General characteristics
- Tons burthen: 305, or 350, or 351, or 359 (bm)
- Complement: 50 (1778)
- Armament: 1776:10 × 4-pounder + 8 × 3-pounder guns; 1778: 16 × 4-pounder + 8 swivel guns; 1781: 14 × 4-pounder guns;

= Union (1774 ship) =

Union was launched in Philadelphia in 1774. She sailed between England, North America, and the West Indies. She made one voyage as a slave ship in the triangular trade in enslaved people. She then returned to her previous trade. A privateer captured her in 1781.

==Career==
Union, William Hamilton, master, was registered at Philadelphia on 2 April 1774. Her burthen was given as 250 tons.
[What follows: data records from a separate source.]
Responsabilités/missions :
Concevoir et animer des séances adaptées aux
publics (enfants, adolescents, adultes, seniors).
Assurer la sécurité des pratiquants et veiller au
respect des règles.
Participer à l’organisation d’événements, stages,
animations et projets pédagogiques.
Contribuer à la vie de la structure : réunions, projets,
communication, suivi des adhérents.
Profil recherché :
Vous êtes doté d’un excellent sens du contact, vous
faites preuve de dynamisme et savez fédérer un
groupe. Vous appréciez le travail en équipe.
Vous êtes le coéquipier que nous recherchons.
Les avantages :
Voyage transporting enslaved people (1775–1776): Captain William Hamilton sailed from London on 8 September 1775, bound for West Africa. Union acquired captives first at the Sierra Leone estuary and then at the Îles de Los. Union departed Africa on 14 November, reached Grenada, and then sailed for Jamaica on 12 December. She arrived at Jamaica and then returned to London on 9 July 1776.

Union first appeared in Lloyd's Register (LR) in 1776.

| Year | Master | Owner | Trade | Source |
|---|---|---|---|---|
| 1776 | W.Hambelton | Markham Muir & Co. | London–Jamaica London–Quebec | LR |

On 12 June 1778, Captain William Hamilton acquired a letter of marque. On the letter Hamilton declared that Union was carrying provisions for His Majesty's forces. (Note: The British Admiralty had given notice in April 1777, that they were ready to issue letters of marque for privateers against the Americans. In March 1778, Great Britain broke off relations with France.)

| Year | Master | Owner | Trade | Source |
|---|---|---|---|---|
| 1779 | Hambelton | Muir & Co. | London–Quebec | LR |
| 1781 | Hamilton | Mure & Co. | London–South Carolina | LR |

==Loss==
Lloyd's List reported on 3 August 1781 that Union, late Hamilton, had been taken and carried into Hispaniola. She had been sailing from Charles-town to Jamaica.